Pascoe, Devine et al, make a fair argument but no banana. Landfill itself is failed resource management of especially veg/organic (aka putrescible) waste. Plastic bags low priority after peak oil. First step symbolic rejection of throw away CULTURE.
Who said plastic bags were a pollution issue? No, they should not be in litter - but humans do that. They are inert in landfill even reducing greenhouse emissions - according to government reports. If you stop people littering them, where is the problem
Mr Pascoe reflects the approach of the promoters of single use plastic bags; allow us to pollute and let the community pay for the clean up. If he can’t use his ‘free’ bags to pick up his dog’s sh*t leave it for someone else to deal with. Free market sh*t
Plastic bags are a complete distraction. What about the multi-millions spent on Pet Food printing and packaging? We should be targetting all forms of unnecessary packaging for elimination.

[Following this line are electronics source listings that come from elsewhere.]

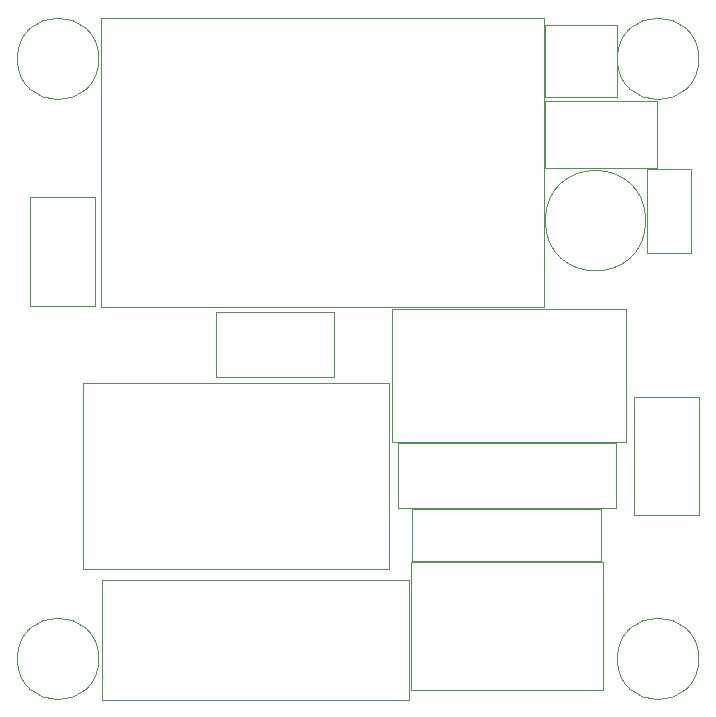
<source format=gbr>
%TF.GenerationSoftware,KiCad,Pcbnew,6.0.4-6f826c9f35~116~ubuntu18.04.1*%
%TF.CreationDate,2022-04-09T00:00:09+02:00*%
%TF.ProjectId,AE01.07.50.100,41453031-2e30-4372-9e35-302e3130302e,V1R0*%
%TF.SameCoordinates,PX9464480PY76a3180*%
%TF.FileFunction,Other,User*%
%FSLAX46Y46*%
G04 Gerber Fmt 4.6, Leading zero omitted, Abs format (unit mm)*
G04 Created by KiCad (PCBNEW 6.0.4-6f826c9f35~116~ubuntu18.04.1) date 2022-04-09 00:00:09*
%MOMM*%
%LPD*%
G01*
G04 APERTURE LIST*
%ADD10C,0.050000*%
G04 APERTURE END LIST*
D10*
%TO.C,L1*%
X2150000Y7650000D02*
X28050000Y7650000D01*
X28050000Y7650000D02*
X28050000Y23350000D01*
X2150000Y23350000D02*
X2150000Y7650000D01*
X28050000Y23350000D02*
X2150000Y23350000D01*
%TO.C,CONN1*%
X29860000Y-2605000D02*
X46110000Y-2605000D01*
X46110000Y-2605000D02*
X46110000Y8205000D01*
X29860000Y8205000D02*
X29860000Y-2605000D01*
X46110000Y8205000D02*
X29860000Y8205000D01*
%TO.C,L2*%
X48110000Y29655000D02*
X28290000Y29655000D01*
X28290000Y29655000D02*
X28290000Y18345000D01*
X28290000Y18345000D02*
X48110000Y18345000D01*
X48110000Y18345000D02*
X48110000Y29655000D01*
%TO.C,C1*%
X28750000Y12750000D02*
X47250000Y12750000D01*
X47250000Y12750000D02*
X47250000Y18250000D01*
X47250000Y18250000D02*
X28750000Y18250000D01*
X28750000Y18250000D02*
X28750000Y12750000D01*
%TO.C,C3*%
X48750000Y22200000D02*
X48750000Y12200000D01*
X54250000Y12200000D02*
X54250000Y22200000D01*
X54250000Y22200000D02*
X48750000Y22200000D01*
X48750000Y12200000D02*
X54250000Y12200000D01*
%TO.C,PS1*%
X3640000Y54290000D02*
X3640000Y29790000D01*
X3640000Y29790000D02*
X41140000Y29790000D01*
X3640000Y54290000D02*
X41140000Y54290000D01*
X41140000Y54290000D02*
X41140000Y29790000D01*
%TO.C,C2*%
X13400000Y29350000D02*
X13400000Y23850000D01*
X13400000Y23850000D02*
X23400000Y23850000D01*
X23400000Y23850000D02*
X23400000Y29350000D01*
X23400000Y29350000D02*
X13400000Y29350000D01*
%TO.C,CONN2*%
X41200000Y47560000D02*
X41200000Y53660000D01*
X41200000Y53660000D02*
X47300000Y53660000D01*
X47300000Y53660000D02*
X47300000Y47560000D01*
X47300000Y47560000D02*
X41200000Y47560000D01*
%TO.C,H2*%
X3450000Y0D02*
G75*
G03*
X3450000Y0I-3450000J0D01*
G01*
%TO.C,C5*%
X49750000Y37102651D02*
G75*
G03*
X49750000Y37102651I-4250000J0D01*
G01*
%TO.C,F1*%
X29700000Y-3450000D02*
X3700000Y-3450000D01*
X3700000Y6650000D02*
X29700000Y6650000D01*
X3700000Y-3450000D02*
X3700000Y6650000D01*
X29700000Y6650000D02*
X29700000Y-3450000D01*
%TO.C,H3*%
X3450000Y50800000D02*
G75*
G03*
X3450000Y50800000I-3450000J0D01*
G01*
%TO.C,RV1*%
X30000000Y12700000D02*
X30000000Y8300000D01*
X30000000Y12700000D02*
X46000000Y12700000D01*
X30000000Y8300000D02*
X46000000Y8300000D01*
X46000000Y12700000D02*
X46000000Y8300000D01*
%TO.C,R1*%
X3150000Y29860000D02*
X3150000Y39140000D01*
X3150000Y39140000D02*
X-2350000Y39140000D01*
X-2350000Y29860000D02*
X3150000Y29860000D01*
X-2350000Y39140000D02*
X-2350000Y29860000D01*
%TO.C,C4*%
X53550000Y34350000D02*
X53550000Y41450000D01*
X49850000Y34350000D02*
X53550000Y34350000D01*
X49850000Y41450000D02*
X49850000Y34350000D01*
X53550000Y41450000D02*
X49850000Y41450000D01*
%TO.C,H1*%
X54250000Y50800000D02*
G75*
G03*
X54250000Y50800000I-3450000J0D01*
G01*
%TO.C,H4*%
X54250000Y0D02*
G75*
G03*
X54250000Y0I-3450000J0D01*
G01*
%TO.C,TVS1*%
X50745000Y41540000D02*
X50745000Y47260000D01*
X41255000Y41540000D02*
X50745000Y41540000D01*
X50745000Y47260000D02*
X41255000Y47260000D01*
X41255000Y47260000D02*
X41255000Y41540000D01*
%TD*%
M02*

</source>
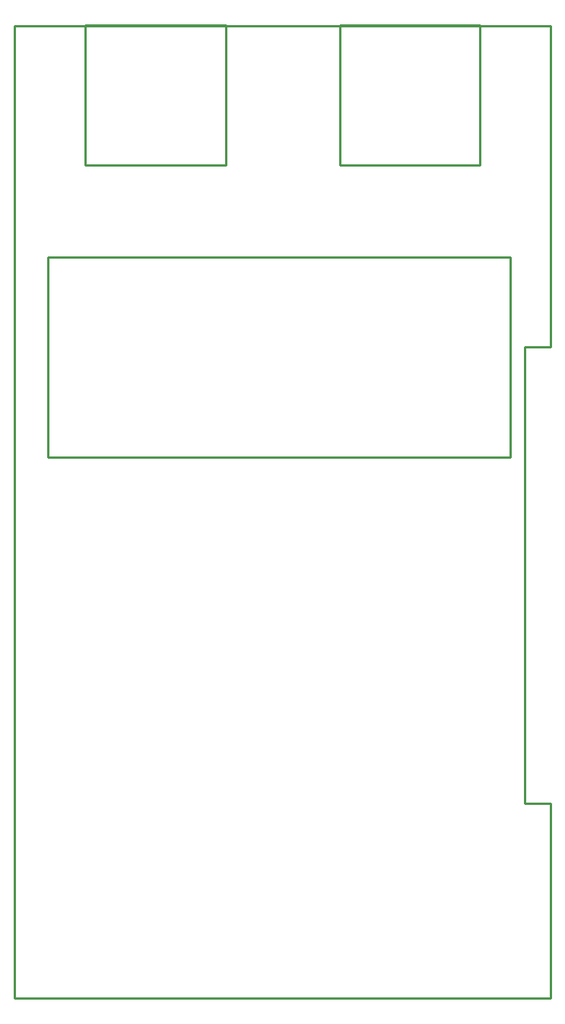
<source format=gko>
G04 Layer: BoardOutlineLayer*
G04 EasyEDA v6.5.29, 2023-07-16 15:11:24*
G04 08c5cc99871a4756a8ffc771c65a72c4,5a6b42c53f6a479593ecc07194224c93,10*
G04 Gerber Generator version 0.2*
G04 Scale: 100 percent, Rotated: No, Reflected: No *
G04 Dimensions in millimeters *
G04 leading zeros omitted , absolute positions ,4 integer and 5 decimal *
%FSLAX45Y45*%
%MOMM*%

%ADD10C,0.2540*%
D10*
X127000Y11633200D02*
G01*
X6096000Y11633200D01*
X6095987Y8064484D01*
X5803887Y8064484D01*
X5803900Y2984500D01*
X6095987Y2984494D01*
X6095987Y812797D01*
X127000Y812800D01*
X127000Y11633200D01*
X498904Y9060705D02*
G01*
X498904Y6838205D01*
X498904Y6838205D02*
G01*
X5642404Y6838205D01*
X5642404Y6838205D02*
G01*
X5642404Y9060705D01*
X5642404Y9060705D02*
G01*
X498904Y9060705D01*
X914397Y11645877D02*
G01*
X914397Y10083777D01*
X914397Y10083777D02*
G01*
X2476497Y10083777D01*
X2476497Y10083777D02*
G01*
X2476497Y11645877D01*
X2476497Y11645877D02*
G01*
X914397Y11645877D01*
X3746492Y11645877D02*
G01*
X3746492Y10083777D01*
X3746492Y10083777D02*
G01*
X5308592Y10083777D01*
X5308592Y10083777D02*
G01*
X5308592Y11645877D01*
X5308592Y11645877D02*
G01*
X3746492Y11645877D01*

%LPD*%
M02*

</source>
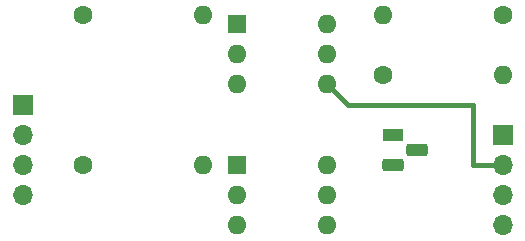
<source format=gbr>
%TF.GenerationSoftware,KiCad,Pcbnew,8.0.6*%
%TF.CreationDate,2025-02-01T10:00:46+01:00*%
%TF.ProjectId,Optoisolatore_K40_1.0,4f70746f-6973-46f6-9c61-746f72655f4b,rev?*%
%TF.SameCoordinates,Original*%
%TF.FileFunction,Copper,L2,Bot*%
%TF.FilePolarity,Positive*%
%FSLAX46Y46*%
G04 Gerber Fmt 4.6, Leading zero omitted, Abs format (unit mm)*
G04 Created by KiCad (PCBNEW 8.0.6) date 2025-02-01 10:00:46*
%MOMM*%
%LPD*%
G01*
G04 APERTURE LIST*
G04 Aperture macros list*
%AMRoundRect*
0 Rectangle with rounded corners*
0 $1 Rounding radius*
0 $2 $3 $4 $5 $6 $7 $8 $9 X,Y pos of 4 corners*
0 Add a 4 corners polygon primitive as box body*
4,1,4,$2,$3,$4,$5,$6,$7,$8,$9,$2,$3,0*
0 Add four circle primitives for the rounded corners*
1,1,$1+$1,$2,$3*
1,1,$1+$1,$4,$5*
1,1,$1+$1,$6,$7*
1,1,$1+$1,$8,$9*
0 Add four rect primitives between the rounded corners*
20,1,$1+$1,$2,$3,$4,$5,0*
20,1,$1+$1,$4,$5,$6,$7,0*
20,1,$1+$1,$6,$7,$8,$9,0*
20,1,$1+$1,$8,$9,$2,$3,0*%
G04 Aperture macros list end*
%TA.AperFunction,ComponentPad*%
%ADD10R,1.700000X1.700000*%
%TD*%
%TA.AperFunction,ComponentPad*%
%ADD11O,1.700000X1.700000*%
%TD*%
%TA.AperFunction,ComponentPad*%
%ADD12C,1.600000*%
%TD*%
%TA.AperFunction,ComponentPad*%
%ADD13O,1.600000X1.600000*%
%TD*%
%TA.AperFunction,ComponentPad*%
%ADD14R,1.800000X1.100000*%
%TD*%
%TA.AperFunction,ComponentPad*%
%ADD15RoundRect,0.275000X-0.625000X0.275000X-0.625000X-0.275000X0.625000X-0.275000X0.625000X0.275000X0*%
%TD*%
%TA.AperFunction,ComponentPad*%
%ADD16R,1.600000X1.600000*%
%TD*%
%TA.AperFunction,Conductor*%
%ADD17C,0.400000*%
%TD*%
G04 APERTURE END LIST*
D10*
%TO.P,J2,1,Pin_1*%
%TO.N,PWM-input*%
X121920000Y-83820000D03*
D11*
%TO.P,J2,2,Pin_2*%
%TO.N,Gnd_Input*%
X121920000Y-86360000D03*
%TO.P,J2,3,Pin_3*%
%TO.N,3.3v input*%
X121920000Y-88900000D03*
%TO.P,J2,4,Pin_4*%
%TO.N,Enable 3.3v *%
X121920000Y-91440000D03*
%TD*%
D12*
%TO.P,R6,1*%
%TO.N,Net-(Q1-G)*%
X152400000Y-81280000D03*
D13*
%TO.P,R6,2*%
%TO.N,+ 5V      Laser_K40*%
X162560000Y-81280000D03*
%TD*%
D12*
%TO.P,R7,1*%
%TO.N,Net-(Q1-G)*%
X162560000Y-76200000D03*
D13*
%TO.P,R7,2*%
%TO.N,Net-(R7-Pad2)*%
X152400000Y-76200000D03*
%TD*%
D14*
%TO.P,Q1,1,S*%
%TO.N,GND       Laser_K40*%
X153270000Y-86360000D03*
D15*
%TO.P,Q1,2,G*%
%TO.N,Net-(Q1-G)*%
X155340000Y-87630000D03*
%TO.P,Q1,3,D*%
%TO.N,PWM-IN   LASER_k40*%
X153270000Y-88900000D03*
%TD*%
D16*
%TO.P,U1,1*%
%TO.N,Net-(R2-Pad2)*%
X140080000Y-76950000D03*
D13*
%TO.P,U1,2*%
%TO.N,Gnd_Input*%
X140080000Y-79490000D03*
%TO.P,U1,3,NC*%
%TO.N,unconnected-(U1-NC-Pad3)*%
X140080000Y-82030000D03*
%TO.P,U1,4*%
%TO.N,GND       Laser_K40*%
X147700000Y-82030000D03*
%TO.P,U1,5*%
%TO.N,Net-(R7-Pad2)*%
X147700000Y-79490000D03*
%TO.P,U1,6*%
%TO.N,unconnected-(U1-Pad6)*%
X147700000Y-76950000D03*
%TD*%
D12*
%TO.P,R2,1*%
%TO.N,PWM-input*%
X127000000Y-76200000D03*
D13*
%TO.P,R2,2*%
%TO.N,Net-(R2-Pad2)*%
X137160000Y-76200000D03*
%TD*%
D10*
%TO.P,J1,1,Pin_1*%
%TO.N,+ 5V      Laser_K40*%
X162560000Y-86360000D03*
D11*
%TO.P,J1,2,Pin_2*%
%TO.N,GND       Laser_K40*%
X162560000Y-88900000D03*
%TO.P,J1,3,Pin_3*%
%TO.N,PWM-IN   LASER_k40*%
X162560000Y-91440000D03*
%TO.P,J1,4,Pin_4*%
%TO.N,Enable-L  Laser_K40*%
X162560000Y-93980000D03*
%TD*%
D12*
%TO.P,R4,1*%
%TO.N,3.3v input*%
X127000000Y-88900000D03*
D13*
%TO.P,R4,2*%
%TO.N,Net-(R4-Pad2)*%
X137160000Y-88900000D03*
%TD*%
D16*
%TO.P,U2,1*%
%TO.N,Net-(R4-Pad2)*%
X140080000Y-88915000D03*
D13*
%TO.P,U2,2*%
%TO.N,Enable 3.3v *%
X140080000Y-91455000D03*
%TO.P,U2,3,NC*%
%TO.N,unconnected-(U2-NC-Pad3)*%
X140080000Y-93995000D03*
%TO.P,U2,4*%
%TO.N,GND       Laser_K40*%
X147700000Y-93995000D03*
%TO.P,U2,5*%
%TO.N,Enable-L  Laser_K40*%
X147700000Y-91455000D03*
%TO.P,U2,6*%
%TO.N,unconnected-(U2-Pad6)*%
X147700000Y-88915000D03*
%TD*%
D17*
%TO.N,GND       Laser_K40*%
X160020000Y-88900000D02*
X160020000Y-83820000D01*
X160020000Y-83820000D02*
X149490000Y-83820000D01*
X162560000Y-88900000D02*
X160020000Y-88900000D01*
X149490000Y-83820000D02*
X147700000Y-82030000D01*
%TD*%
M02*

</source>
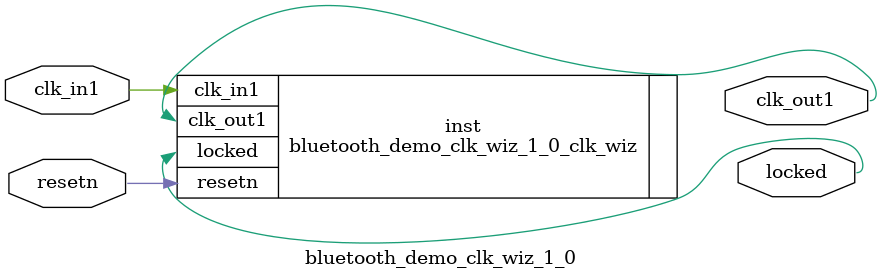
<source format=v>


`timescale 1ps/1ps

(* CORE_GENERATION_INFO = "bluetooth_demo_clk_wiz_1_0,clk_wiz_v6_0_0_0,{component_name=bluetooth_demo_clk_wiz_1_0,use_phase_alignment=true,use_min_o_jitter=false,use_max_i_jitter=false,use_dyn_phase_shift=false,use_inclk_switchover=false,use_dyn_reconfig=false,enable_axi=0,feedback_source=FDBK_AUTO,PRIMITIVE=MMCM,num_out_clk=1,clkin1_period=10.000,clkin2_period=10.000,use_power_down=false,use_reset=true,use_locked=true,use_inclk_stopped=false,feedback_type=SINGLE,CLOCK_MGR_TYPE=NA,manual_override=false}" *)

module bluetooth_demo_clk_wiz_1_0 
 (
  // Clock out ports
  output        clk_out1,
  // Status and control signals
  input         resetn,
  output        locked,
 // Clock in ports
  input         clk_in1
 );

  bluetooth_demo_clk_wiz_1_0_clk_wiz inst
  (
  // Clock out ports  
  .clk_out1(clk_out1),
  // Status and control signals               
  .resetn(resetn), 
  .locked(locked),
 // Clock in ports
  .clk_in1(clk_in1)
  );

endmodule

</source>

Mr Pascoe seems to have used the US (6 zeroes), not the UK/Oz (9 zeroes) billion. Using the latter, 5.5 grams per bag is correct - confirmed it by weighing two bags (one normal, one small) on my electronic scale. Total weight: 11g; average: 5.5g.
The calculated weight of bags that matches the data given is correct - 5.5Kg. This suggests that the base number for the weight of 4 billion bags (22 million tonnes) is clearly wrong. This eceeds the total amount of waste to landfill each year.